IRGC beri peringatan 30 menit kepada USS Frank E. Peterson dan USS Michael Murphy yang melintas saat negosiasi damai AS-Iran di Pakistan, Sabtu (11/4)
JAKARTA – Ketegangan di Timur Tengah kembali memanas setelah Iran mengancam akan memberikan “tanggapan keras” terhadap dua kapal perusak Amerika Serikat yang melintasi Selat Hormuz, Sabtu (11/4). Militer Iran menegaskan bahwa kendali atas jalur pelayaran vital tersebut sepenuhnya berada di tangan Teheran, bukan Washington.
Dua kapal perusak berpeluru kendali AS, USS Frank E. Peterson (DDG 121) dan USS Michael Murphy (DDG 112), melintasi Selat Hormuz pada Sabtu (11/4) sebagai bagian dari misi pembukaan jalur aman dari ranjau laut. Ini merupakan pelintasan pertama kapal perang AS di selat tersebut sejak perang dimulai enam pekan lalu.
Komando Pusat AS (CENTCOM) menyatakan kedua kapal tersebut beroperasi untuk “menetapkan kondisi pembersihan ranjau” yang sebelumnya dipasang oleh Korps Garda Revolusi Islam Iran (IRGC). Komandan CENTCOM Laksamana Brad Cooper menyebut AS mulai membangun “jalur baru” yang akan dibagikan ke industri maritim guna menjamin kebebasan arus perdagangan.
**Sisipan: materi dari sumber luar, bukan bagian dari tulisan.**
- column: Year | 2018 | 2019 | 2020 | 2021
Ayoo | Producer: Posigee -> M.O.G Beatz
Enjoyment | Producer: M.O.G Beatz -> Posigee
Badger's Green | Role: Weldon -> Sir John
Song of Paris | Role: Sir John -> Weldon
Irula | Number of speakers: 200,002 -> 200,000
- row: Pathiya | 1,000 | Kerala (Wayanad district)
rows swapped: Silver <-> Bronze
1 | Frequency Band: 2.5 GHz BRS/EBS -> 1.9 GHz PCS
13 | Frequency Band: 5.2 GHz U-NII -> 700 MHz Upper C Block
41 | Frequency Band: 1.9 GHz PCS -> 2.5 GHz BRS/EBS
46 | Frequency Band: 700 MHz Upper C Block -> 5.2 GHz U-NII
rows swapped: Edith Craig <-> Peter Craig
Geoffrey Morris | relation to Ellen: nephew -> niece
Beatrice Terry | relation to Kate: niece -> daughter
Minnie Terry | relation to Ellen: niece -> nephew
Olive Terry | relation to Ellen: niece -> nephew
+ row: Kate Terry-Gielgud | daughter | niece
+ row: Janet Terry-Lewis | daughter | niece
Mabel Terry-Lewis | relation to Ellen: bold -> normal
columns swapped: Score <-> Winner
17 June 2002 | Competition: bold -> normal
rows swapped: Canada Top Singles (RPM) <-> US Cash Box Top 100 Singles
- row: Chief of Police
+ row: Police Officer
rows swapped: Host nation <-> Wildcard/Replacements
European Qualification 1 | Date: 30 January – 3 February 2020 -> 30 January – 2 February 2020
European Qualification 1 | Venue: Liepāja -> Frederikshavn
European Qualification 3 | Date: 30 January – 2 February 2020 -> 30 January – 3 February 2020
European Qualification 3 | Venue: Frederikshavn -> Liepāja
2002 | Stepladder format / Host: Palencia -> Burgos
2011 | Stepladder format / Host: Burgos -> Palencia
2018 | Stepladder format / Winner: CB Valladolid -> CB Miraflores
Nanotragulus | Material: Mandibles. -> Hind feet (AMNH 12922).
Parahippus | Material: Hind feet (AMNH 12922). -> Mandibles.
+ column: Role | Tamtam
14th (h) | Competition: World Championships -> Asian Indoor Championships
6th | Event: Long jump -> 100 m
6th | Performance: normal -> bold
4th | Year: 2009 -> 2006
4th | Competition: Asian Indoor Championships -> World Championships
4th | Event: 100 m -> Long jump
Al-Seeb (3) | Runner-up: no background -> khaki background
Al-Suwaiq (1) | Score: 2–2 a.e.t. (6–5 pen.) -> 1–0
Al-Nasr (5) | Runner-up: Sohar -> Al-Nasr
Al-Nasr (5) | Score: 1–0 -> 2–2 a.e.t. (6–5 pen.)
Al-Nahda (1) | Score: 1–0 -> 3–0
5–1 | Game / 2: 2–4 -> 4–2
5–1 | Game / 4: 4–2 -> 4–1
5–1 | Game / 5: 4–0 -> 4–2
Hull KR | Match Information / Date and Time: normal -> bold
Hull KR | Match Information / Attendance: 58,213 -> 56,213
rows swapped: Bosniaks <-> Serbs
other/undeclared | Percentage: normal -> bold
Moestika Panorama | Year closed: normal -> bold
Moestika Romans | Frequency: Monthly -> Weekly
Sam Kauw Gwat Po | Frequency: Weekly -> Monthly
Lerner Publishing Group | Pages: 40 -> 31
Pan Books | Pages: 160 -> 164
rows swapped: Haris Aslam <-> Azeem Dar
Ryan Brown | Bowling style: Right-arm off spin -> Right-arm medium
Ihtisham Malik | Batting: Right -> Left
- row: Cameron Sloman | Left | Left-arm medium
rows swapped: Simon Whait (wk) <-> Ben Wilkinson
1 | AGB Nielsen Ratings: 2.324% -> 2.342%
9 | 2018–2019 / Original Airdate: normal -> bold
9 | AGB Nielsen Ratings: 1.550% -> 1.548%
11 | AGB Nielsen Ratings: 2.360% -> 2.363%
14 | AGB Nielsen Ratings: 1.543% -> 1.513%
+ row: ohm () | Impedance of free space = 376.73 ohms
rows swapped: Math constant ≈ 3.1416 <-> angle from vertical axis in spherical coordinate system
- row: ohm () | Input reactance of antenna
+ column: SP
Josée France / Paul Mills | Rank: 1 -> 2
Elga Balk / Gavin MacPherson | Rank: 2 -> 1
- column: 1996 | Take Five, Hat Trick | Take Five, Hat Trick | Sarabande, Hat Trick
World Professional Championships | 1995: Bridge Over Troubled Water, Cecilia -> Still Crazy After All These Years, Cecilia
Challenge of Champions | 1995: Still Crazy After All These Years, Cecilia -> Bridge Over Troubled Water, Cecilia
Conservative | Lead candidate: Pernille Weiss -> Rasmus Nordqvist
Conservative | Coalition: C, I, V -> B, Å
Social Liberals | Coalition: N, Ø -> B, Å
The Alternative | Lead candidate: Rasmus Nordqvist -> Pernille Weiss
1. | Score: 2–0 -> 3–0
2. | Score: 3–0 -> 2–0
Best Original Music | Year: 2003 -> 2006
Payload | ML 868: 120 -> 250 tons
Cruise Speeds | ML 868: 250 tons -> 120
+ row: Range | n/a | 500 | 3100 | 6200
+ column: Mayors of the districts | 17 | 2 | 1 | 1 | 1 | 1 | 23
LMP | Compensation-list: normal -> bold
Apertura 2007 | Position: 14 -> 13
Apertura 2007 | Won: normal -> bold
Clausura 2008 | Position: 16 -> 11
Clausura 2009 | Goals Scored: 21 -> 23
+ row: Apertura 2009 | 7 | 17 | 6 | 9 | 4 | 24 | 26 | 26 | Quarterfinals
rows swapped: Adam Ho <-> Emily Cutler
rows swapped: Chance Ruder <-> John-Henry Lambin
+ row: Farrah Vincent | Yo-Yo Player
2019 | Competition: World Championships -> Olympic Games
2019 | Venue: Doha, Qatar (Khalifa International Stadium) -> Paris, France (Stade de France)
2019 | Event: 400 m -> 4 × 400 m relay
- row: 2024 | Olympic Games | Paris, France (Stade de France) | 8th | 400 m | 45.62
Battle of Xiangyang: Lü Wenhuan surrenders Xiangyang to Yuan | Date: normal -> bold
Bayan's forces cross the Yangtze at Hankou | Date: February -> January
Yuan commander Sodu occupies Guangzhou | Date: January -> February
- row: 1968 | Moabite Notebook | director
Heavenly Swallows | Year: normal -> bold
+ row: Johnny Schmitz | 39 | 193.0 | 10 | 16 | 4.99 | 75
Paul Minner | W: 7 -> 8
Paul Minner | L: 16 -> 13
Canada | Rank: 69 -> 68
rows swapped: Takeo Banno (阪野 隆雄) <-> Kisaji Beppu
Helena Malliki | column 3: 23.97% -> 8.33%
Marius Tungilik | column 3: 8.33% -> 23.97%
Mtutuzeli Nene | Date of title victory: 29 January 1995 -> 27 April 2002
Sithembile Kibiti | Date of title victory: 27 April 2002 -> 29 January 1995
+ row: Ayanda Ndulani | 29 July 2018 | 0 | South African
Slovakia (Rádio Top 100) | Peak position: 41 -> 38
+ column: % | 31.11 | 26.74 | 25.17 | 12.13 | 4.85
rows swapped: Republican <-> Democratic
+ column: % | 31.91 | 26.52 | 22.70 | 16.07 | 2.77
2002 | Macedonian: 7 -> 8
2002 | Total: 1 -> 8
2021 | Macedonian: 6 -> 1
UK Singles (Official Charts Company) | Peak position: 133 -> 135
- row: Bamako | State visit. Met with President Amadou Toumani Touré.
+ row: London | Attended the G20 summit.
Presiden AS Donald Trump mengklaim pengerahan kapal bertujuan membersihkan ranjau dan memastikan Selat Hormuz bebas dilintasi. Dalam unggahan di Truth Social, Trump menyebut AS melakukan hal itu “sebagai bantuan untuk negara-negara di dunia” karena banyak negara “tidak punya keberanian atau kemauan” melakukannya sendiri. Ia juga menegaskan Selat Hormuz adalah jalur internasional yang harus terbuka.
Iran langsung membantah klaim tersebut. Melalui mediator Pakistan, Teheran memperingatkan bahwa jika kapal AS terus bergerak, maka akan ditarget dalam 30 menit dan negosiasi damai AS-Iran akan terganggu. IRGC bersumpah memberi tanggapan keras dan menegaskan kedaulatan Selat Hormuz berada di tangan Iran.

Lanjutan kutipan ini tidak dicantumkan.